Caveat: If we let the stdlib dictate what code points are considered assigned, then the set of accepted characters will be decided by the version of the host OS that builds the code, not the version of Swift implemented by the compiler. That feels bad to me.
Yes, that would make the rules eminently clear.
"Regex-based tooling" raises some alarm bells for me, for the same reason as above. I think it would be a mistake to allow Swift code to fail to build (or to let their behavior change) because somebody upgrades their build environment's OS.
This was a clarifying question. I did not mean to hint that the two foo;bar
spellings above should be the same (nor different) -- I think the behavior should be explicitly stated, though, as it has direct ABI stability implications.
Not doing any normalization whatsoever avoids issues with Unicode versioning, which I believe is a clear benefit.
If Swift itself will not set rules, the rational thing to do is probably for each project to set up strict policies about what sets of characters they are willing to accept within their source code, and what subset of that they feel acceptable to expose on their ABI surface.
This is a good point. The first solution that comes to mind would be to effectively "freeze" the current ranges of unassigned code points by hardcoding them into the parser, and anything added to the Unicode standard later on wouldn't be available until the compiler was explicitly updated to support it. The number of contiguous ranges of unassigned code points is quite large, but other than that I can't think of a technical reason it wouldn't work.
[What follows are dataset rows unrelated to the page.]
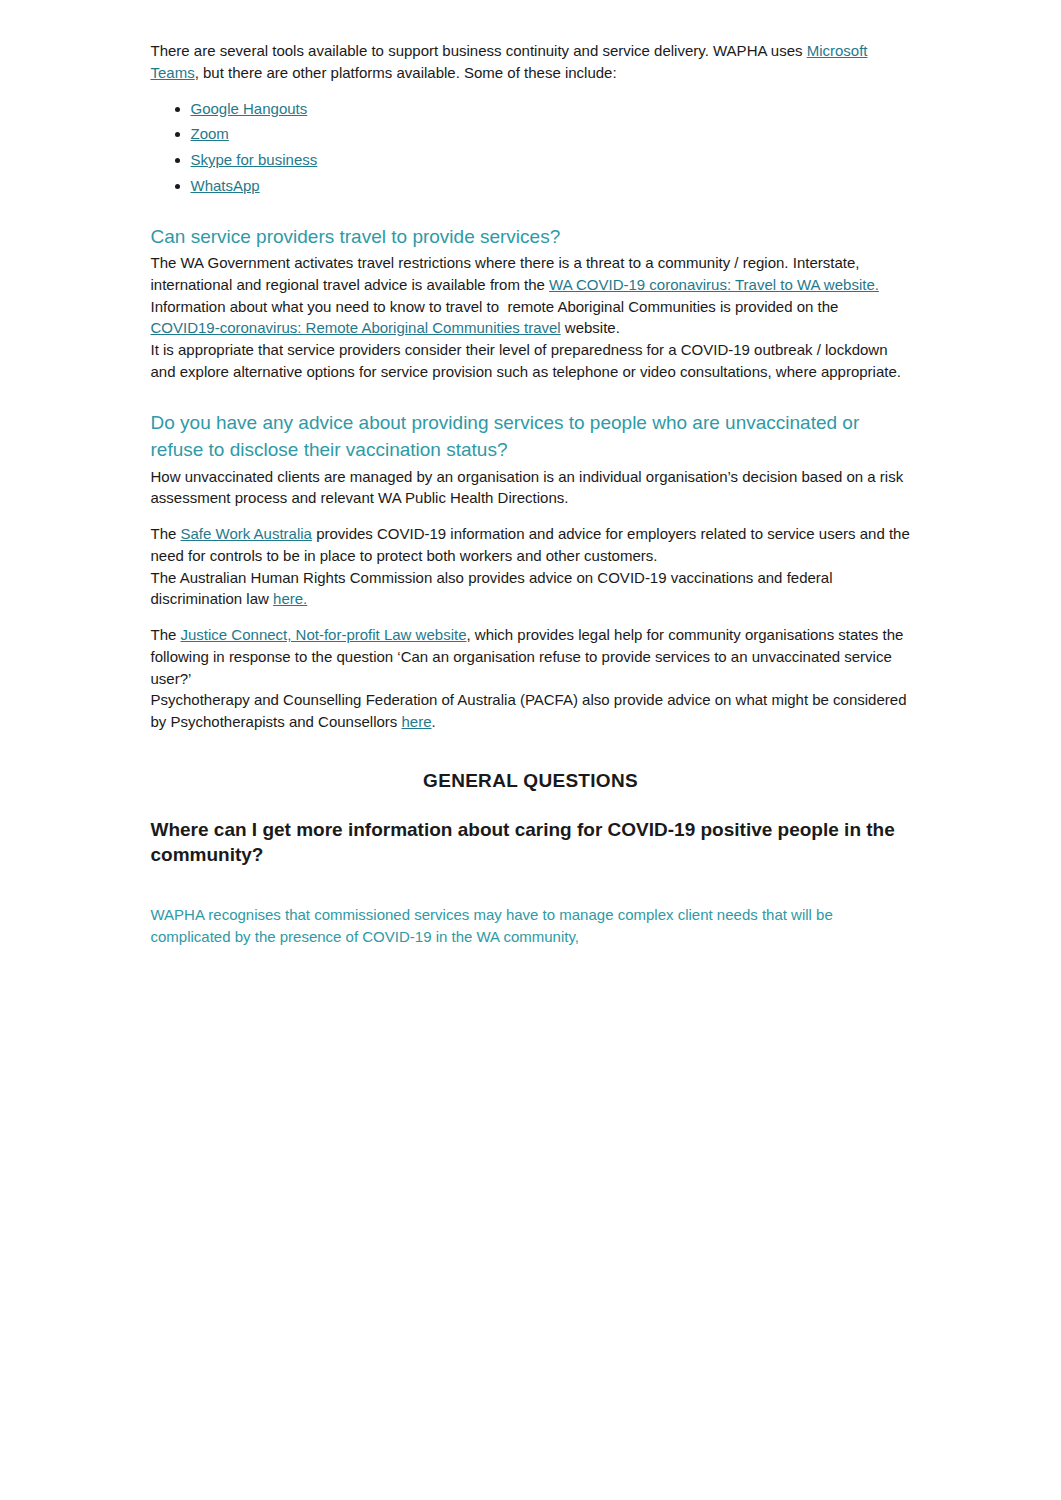There are several tools available to support business continuity and service delivery. WAPHA uses Microsoft Teams, but there are other platforms available. Some of these include:
Google Hangouts
Zoom
Skype for business
WhatsApp
Can service providers travel to provide services?
The WA Government activates travel restrictions where there is a threat to a community / region. Interstate, international and regional travel advice is available from the WA COVID-19 coronavirus: Travel to WA website. Information about what you need to know to travel to remote Aboriginal Communities is provided on the COVID19-coronavirus: Remote Aboriginal Communities travel website.
It is appropriate that service providers consider their level of preparedness for a COVID-19 outbreak / lockdown and explore alternative options for service provision such as telephone or video consultations, where appropriate.
Do you have any advice about providing services to people who are unvaccinated or refuse to disclose their vaccination status?
How unvaccinated clients are managed by an organisation is an individual organisation’s decision based on a risk assessment process and relevant WA Public Health Directions.
The Safe Work Australia provides COVID-19 information and advice for employers related to service users and the need for controls to be in place to protect both workers and other customers.
The Australian Human Rights Commission also provides advice on COVID-19 vaccinations and federal discrimination law here.
The Justice Connect, Not-for-profit Law website, which provides legal help for community organisations states the following in response to the question ‘Can an organisation refuse to provide services to an unvaccinated service user?’
Psychotherapy and Counselling Federation of Australia (PACFA) also provide advice on what might be considered by Psychotherapists and Counsellors here.
GENERAL QUESTIONS
Where can I get more information about caring for COVID-19 positive people in the community?
WAPHA recognises that commissioned services may have to manage complex client needs that will be complicated by the presence of COVID-19 in the WA community,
I suspect that we're still going to have a reckoning with this kind of problem in the future if we want to support things like normalization, unless the answer to that (and maybe it is) is also that the parser must maintain its own copies of the Unicode data that it needs to perform those operations.
To clarify, what I meant here was that the reduced set of valid whitespace characters would simplify tools like regex-based syntax highlighting and the sort; nothing specifically related to building the code itself.